The Full Plan — SubQ Code Eval Framework

Context

SubQ Code is an AI coding agent orchestration and measurement platform that already parses sessions from 12 different agents and computes leverage metrics. However, there is no way to run agents head-to-head on the same task and deeply compare their full transcripts—system prompts, tool usage, token efficiency, timing, and failure patterns.

The goal: build a system that orchestrates headless sessions of SubQ Code, Claude Code, and Codex CLI on identical tasks in isolated git worktrees, captures enriched JSONL transcripts, and generates side-by-side analysis reports. The ultimate purpose—identify what it would take to make SubQ Code a more competent coding agent, primarily by analyzing where its behavior diverges from stronger agents and modifying its system prompts at various pipeline stages.

Design principle: LangChain’s harness engineering work proved that system prompt + tools + middleware optimization alone moved an agent 13.7 points on Terminal Bench 2.0 (52.8% → 66.5%) without changing the model. This “three-knob model” is the core design axis—each knob tunable and measurable independently.

Architecture

Six-stage data pipeline from task definition to comparison report.

subq eval run <task> --agents pi-agent,claude-code --runs 3

1. orchestrator Parse task YAML, allocate worktrees sequentially, launch agents in parallel

2. adapters One per agent. Manage process lifecycle. Return RawAgentOutput (stdout + exit code + timestamps)

3. enrichers Parse RawAgentOutput into EnrichedEvent[] via Bun.JSONL.parseChunk(). Reuse parsers/ internals

4. normalizer EnrichedEvent[] → EnrichedSession with canonical tool names and detected milestones

5. comparison Align sessions by milestone. Compute efficiency metrics. Diff system prompts.

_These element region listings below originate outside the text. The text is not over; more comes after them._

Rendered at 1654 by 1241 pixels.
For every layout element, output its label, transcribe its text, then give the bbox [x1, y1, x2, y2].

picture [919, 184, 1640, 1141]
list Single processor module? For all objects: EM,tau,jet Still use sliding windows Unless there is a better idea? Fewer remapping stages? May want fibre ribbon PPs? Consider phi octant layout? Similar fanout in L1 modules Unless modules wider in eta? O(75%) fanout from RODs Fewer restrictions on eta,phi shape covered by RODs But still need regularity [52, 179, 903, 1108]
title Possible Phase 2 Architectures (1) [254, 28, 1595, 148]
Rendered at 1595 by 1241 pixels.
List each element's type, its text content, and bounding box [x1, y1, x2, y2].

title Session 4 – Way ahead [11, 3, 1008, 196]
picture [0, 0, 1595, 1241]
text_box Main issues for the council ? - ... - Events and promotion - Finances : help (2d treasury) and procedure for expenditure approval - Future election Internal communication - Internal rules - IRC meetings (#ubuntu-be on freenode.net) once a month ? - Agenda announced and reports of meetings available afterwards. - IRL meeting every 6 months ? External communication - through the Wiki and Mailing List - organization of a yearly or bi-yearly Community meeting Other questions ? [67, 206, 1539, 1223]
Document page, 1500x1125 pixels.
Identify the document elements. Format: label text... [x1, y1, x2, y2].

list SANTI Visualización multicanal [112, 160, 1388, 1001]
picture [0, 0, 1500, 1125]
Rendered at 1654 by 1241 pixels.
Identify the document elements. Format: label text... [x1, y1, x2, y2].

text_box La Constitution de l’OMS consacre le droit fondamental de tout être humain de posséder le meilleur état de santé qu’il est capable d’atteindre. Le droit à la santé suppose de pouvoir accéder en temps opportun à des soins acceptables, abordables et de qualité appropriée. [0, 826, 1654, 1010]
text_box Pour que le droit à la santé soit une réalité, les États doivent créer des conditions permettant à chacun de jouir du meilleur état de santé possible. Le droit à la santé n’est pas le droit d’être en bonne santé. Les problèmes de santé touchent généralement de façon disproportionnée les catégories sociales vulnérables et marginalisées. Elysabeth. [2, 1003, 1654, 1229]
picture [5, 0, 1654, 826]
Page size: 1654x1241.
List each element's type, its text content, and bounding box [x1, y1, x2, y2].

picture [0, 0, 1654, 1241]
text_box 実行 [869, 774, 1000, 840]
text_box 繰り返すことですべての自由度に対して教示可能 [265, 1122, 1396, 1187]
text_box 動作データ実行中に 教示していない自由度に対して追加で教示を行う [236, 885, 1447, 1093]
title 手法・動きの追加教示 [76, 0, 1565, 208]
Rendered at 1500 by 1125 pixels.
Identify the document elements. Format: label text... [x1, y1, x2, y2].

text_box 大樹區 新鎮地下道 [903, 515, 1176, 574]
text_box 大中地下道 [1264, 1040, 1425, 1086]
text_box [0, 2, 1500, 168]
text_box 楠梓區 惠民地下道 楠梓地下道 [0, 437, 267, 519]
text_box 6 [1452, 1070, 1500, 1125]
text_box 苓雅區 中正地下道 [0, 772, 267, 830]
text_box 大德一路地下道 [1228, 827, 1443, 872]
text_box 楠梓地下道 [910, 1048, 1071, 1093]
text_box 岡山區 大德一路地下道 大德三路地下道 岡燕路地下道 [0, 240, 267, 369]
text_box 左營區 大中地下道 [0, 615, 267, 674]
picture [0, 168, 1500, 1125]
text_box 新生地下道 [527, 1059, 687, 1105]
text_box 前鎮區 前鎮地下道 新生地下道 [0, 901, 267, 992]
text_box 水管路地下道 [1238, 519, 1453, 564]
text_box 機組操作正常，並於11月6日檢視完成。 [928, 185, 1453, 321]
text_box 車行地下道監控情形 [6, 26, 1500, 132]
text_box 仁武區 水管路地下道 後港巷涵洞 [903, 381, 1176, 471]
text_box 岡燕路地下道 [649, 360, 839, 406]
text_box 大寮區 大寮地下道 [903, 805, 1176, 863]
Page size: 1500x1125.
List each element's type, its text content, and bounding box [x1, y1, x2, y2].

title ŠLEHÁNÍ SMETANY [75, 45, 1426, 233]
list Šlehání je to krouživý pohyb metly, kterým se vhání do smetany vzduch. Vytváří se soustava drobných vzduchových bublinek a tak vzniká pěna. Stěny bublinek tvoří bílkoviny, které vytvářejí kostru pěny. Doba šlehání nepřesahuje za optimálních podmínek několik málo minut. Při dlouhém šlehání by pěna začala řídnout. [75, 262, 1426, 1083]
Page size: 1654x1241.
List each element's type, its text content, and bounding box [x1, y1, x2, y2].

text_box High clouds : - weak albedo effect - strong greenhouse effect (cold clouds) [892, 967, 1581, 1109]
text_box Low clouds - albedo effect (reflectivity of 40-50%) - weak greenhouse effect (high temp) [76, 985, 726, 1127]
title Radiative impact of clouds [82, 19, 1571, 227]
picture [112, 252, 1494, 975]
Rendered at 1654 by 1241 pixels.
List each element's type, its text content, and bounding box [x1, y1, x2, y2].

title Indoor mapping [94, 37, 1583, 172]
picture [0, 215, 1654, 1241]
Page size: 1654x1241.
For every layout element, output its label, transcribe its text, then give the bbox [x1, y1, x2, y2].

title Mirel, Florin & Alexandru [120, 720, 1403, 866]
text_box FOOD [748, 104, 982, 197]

Run LLM judge

6. reporter Render TUI dashboard, JSON (--robot), or HTML report

File Structure

14 files under apps/cli/src/eval/, reduced from 27 in the original plan.

apps/cli/src/eval/

core types.ts — all types + TypeBox schemas

core task.ts — YAML task loading (custom only for MVP)

core worktree.ts — git worktree allocation/cleanup

core orchestrator.ts — parallel agent execution with timeout

-----

adapters types.ts — AgentAdapter, AgentRunHandle, ProcessSpawner

adapters index.ts — ALL_ADAPTERS barrel + registry

adapters pi-agent.ts — SubQ: spawn --json, pipe stdout

adapters claude-code.ts — Claude: spawn -p stream-json, pipe stdout

-----

pipeline enricher.ts — unified enrichment (reuses parsers/ internals)

pipeline normalizer.ts — events → EnrichedSession + canonical tool names

pipeline milestones.ts — milestone detection (tool-name-agnostic)

analysis comparison.ts — alignment + scoring + prompt diff

output report.ts — EvalReport + formatRobot()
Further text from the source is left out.